== Testo fornito ==
· · · ·

Sentenza Sentenza Cassazione Civile n. 27461 del 28/10/2019

Cassazione civile sez. VI, 28/10/2019, (ud. 10/09/2019, dep. 28/10/2019), n.27461

LA CORTE SUPREMA DI CASSAZIONE

SEZIONE SESTA CIVILE

SOTTOSEZIONE 1

Composta dagli Ill.mi Sigg.ri Magistrati:

Dott. DI VIRGILIO Rosa Maria – Presidente –

Dott. SCALDAFFERRI Andrea – Consigliere –

Dott. VALITUTTO Antonio – Consigliere –

Dott. TERRUSI Francesco – Consigliere –

Dott. CAMPESE Eduardo – rel. Consigliere –

ha pronunciato la seguente:

ORDINANZA

sul ricorso 24509-2018 proposto da:

F.B., elettivamente domiciliato in ROMA, VIA MUZIO CLEMENTI 5,

presso lo studio dell’avvocato VALERIO SANTAGATA, rappresentato e

difeso dall’avvocato NICOLA CHIEFFO;

– ricorrente –

contro

MINISTERO DELL’INTERNO (OMISSIS) COMMISSIONE TERRITORIALE PER IL

RICONOSCIMENTO DELLA PROTEZIONE INTERNAZIONALE DI SALERNO SEZIONE DI

CAMPOBASSO, in persona del Ministro pro tempore, elettivamente

domiciliato in ROMA, VIA DEI PORTOGHESI 12, presso l’AVVOCATURA

GENERALE DELLO STATO, che lo rappresenta e difende ope legis;

– controricorrente –

avverso il decreto del TRIBUNALE di CAMPOBASSO, depositato il

26/06/2018;

udita la relazione della causa svolta nella camera di consiglio non

partecipata del 10/09/2019 dal Consigliere Relatore Dott. CAMPESE

EDUARDO.

· · · ·

== Descrizione del compito ==
Restituisci il testo fornito per intero, identico parola per parola. Le voci non hanno alcun rapporto con il testo fornito.

== Sezione dati ==
· · · ·

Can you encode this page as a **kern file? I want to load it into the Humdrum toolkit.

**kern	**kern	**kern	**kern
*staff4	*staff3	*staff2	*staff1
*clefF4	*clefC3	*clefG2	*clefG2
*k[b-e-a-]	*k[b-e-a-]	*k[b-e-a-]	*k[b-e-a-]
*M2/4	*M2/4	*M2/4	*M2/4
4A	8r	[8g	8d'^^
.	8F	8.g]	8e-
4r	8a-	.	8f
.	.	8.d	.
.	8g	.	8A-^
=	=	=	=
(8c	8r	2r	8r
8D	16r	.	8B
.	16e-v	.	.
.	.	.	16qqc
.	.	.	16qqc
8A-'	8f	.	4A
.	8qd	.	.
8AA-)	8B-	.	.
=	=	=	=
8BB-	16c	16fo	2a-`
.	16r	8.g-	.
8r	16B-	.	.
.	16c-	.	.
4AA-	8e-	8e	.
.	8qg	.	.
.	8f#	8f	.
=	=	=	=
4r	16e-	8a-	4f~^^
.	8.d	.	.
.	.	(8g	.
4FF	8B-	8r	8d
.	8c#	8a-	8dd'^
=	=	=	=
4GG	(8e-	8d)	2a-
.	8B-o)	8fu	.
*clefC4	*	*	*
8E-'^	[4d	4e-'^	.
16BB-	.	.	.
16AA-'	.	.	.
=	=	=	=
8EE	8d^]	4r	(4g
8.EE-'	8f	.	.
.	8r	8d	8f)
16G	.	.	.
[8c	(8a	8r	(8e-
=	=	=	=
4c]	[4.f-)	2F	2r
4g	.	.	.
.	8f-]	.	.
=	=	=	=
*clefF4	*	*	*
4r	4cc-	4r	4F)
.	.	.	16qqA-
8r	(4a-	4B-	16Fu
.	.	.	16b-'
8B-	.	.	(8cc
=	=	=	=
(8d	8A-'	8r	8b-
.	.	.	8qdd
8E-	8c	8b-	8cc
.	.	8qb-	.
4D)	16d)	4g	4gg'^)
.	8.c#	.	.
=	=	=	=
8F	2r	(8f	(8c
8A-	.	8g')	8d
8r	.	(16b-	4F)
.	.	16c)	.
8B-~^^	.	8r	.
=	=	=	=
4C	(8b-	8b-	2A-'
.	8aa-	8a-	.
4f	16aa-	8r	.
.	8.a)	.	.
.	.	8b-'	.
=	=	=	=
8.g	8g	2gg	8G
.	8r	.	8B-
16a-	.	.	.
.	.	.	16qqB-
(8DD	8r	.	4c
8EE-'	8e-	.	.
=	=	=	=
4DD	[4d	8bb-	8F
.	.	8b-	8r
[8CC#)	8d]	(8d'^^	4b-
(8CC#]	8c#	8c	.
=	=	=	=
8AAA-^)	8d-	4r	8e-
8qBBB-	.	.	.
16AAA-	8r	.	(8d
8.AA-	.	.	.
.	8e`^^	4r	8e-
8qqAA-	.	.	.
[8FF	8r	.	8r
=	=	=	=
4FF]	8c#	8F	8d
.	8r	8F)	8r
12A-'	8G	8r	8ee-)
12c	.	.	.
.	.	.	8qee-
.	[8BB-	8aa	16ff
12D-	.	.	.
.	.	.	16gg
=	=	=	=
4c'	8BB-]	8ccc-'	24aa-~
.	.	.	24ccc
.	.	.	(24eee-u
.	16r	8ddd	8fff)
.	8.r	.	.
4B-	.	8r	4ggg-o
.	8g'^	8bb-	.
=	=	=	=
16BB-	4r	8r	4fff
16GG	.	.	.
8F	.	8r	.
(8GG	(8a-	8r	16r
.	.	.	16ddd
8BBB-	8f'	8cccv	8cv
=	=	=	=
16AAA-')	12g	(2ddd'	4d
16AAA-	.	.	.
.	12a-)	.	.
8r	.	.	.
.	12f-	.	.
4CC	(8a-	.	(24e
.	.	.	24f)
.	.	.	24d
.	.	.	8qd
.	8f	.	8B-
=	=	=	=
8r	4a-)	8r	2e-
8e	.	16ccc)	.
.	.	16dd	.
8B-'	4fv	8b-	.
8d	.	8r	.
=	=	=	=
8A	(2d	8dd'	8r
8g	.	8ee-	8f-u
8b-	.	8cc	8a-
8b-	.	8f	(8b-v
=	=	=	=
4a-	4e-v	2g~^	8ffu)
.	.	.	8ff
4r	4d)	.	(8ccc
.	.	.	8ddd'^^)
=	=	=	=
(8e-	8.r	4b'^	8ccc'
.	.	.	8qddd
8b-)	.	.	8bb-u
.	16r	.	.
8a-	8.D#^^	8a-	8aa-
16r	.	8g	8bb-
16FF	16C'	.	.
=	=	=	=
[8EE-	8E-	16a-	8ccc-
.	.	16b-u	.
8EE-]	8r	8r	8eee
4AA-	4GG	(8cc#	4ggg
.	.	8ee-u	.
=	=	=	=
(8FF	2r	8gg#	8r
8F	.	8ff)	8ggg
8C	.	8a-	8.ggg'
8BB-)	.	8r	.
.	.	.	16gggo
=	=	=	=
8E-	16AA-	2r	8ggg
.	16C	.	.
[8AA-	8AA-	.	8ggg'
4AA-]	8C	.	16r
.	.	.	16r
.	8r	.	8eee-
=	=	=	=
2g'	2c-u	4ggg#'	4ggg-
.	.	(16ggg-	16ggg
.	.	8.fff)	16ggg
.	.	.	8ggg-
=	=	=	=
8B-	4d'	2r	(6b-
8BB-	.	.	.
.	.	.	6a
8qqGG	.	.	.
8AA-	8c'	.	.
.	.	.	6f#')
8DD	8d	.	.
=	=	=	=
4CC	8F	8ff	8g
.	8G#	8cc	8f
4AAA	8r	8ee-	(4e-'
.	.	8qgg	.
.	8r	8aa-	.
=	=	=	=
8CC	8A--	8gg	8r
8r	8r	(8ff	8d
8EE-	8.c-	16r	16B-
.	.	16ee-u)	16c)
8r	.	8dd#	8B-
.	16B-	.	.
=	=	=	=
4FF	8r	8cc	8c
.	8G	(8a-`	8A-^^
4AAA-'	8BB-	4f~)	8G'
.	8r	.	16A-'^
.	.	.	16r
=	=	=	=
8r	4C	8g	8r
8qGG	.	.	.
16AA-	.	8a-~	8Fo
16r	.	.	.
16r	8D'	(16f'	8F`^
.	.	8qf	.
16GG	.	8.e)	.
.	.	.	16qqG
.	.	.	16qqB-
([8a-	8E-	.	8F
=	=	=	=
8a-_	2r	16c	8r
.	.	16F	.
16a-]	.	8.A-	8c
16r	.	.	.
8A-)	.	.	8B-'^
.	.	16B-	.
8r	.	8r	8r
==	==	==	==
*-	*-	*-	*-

· · · ·

== Risposta al compito ==
Sentenza Sentenza Cassazione Civile n. 27461 del 28/10/2019

Cassazione civile sez. VI, 28/10/2019, (ud. 10/09/2019, dep. 28/10/2019), n.27461

LA CORTE SUPREMA DI CASSAZIONE

SEZIONE SESTA CIVILE

SOTTOSEZIONE 1

Composta dagli Ill.mi Sigg.ri Magistrati:

Dott. DI VIRGILIO Rosa Maria – Presidente –

Dott. SCALDAFFERRI Andrea – Consigliere –

Dott. VALITUTTO Antonio – Consigliere –

Dott. TERRUSI Francesco – Consigliere –

Dott. CAMPESE Eduardo – rel. Consigliere –

ha pronunciato la seguente:

ORDINANZA

sul ricorso 24509-2018 proposto da:

F.B., elettivamente domiciliato in ROMA, VIA MUZIO CLEMENTI 5,

presso lo studio dell’avvocato VALERIO SANTAGATA, rappresentato e

difeso dall’avvocato NICOLA CHIEFFO;

– ricorrente –

contro

MINISTERO DELL’INTERNO (OMISSIS) COMMISSIONE TERRITORIALE PER IL

RICONOSCIMENTO DELLA PROTEZIONE INTERNAZIONALE DI SALERNO SEZIONE DI

CAMPOBASSO, in persona del Ministro pro tempore, elettivamente

domiciliato in ROMA, VIA DEI PORTOGHESI 12, presso l’AVVOCATURA

GENERALE DELLO STATO, che lo rappresenta e difende ope legis;

– controricorrente –

avverso il decreto del TRIBUNALE di CAMPOBASSO, depositato il

26/06/2018;

udita la relazione della causa svolta nella camera di consiglio non

partecipata del 10/09/2019 dal Consigliere Relatore Dott. CAMPESE

EDUARDO.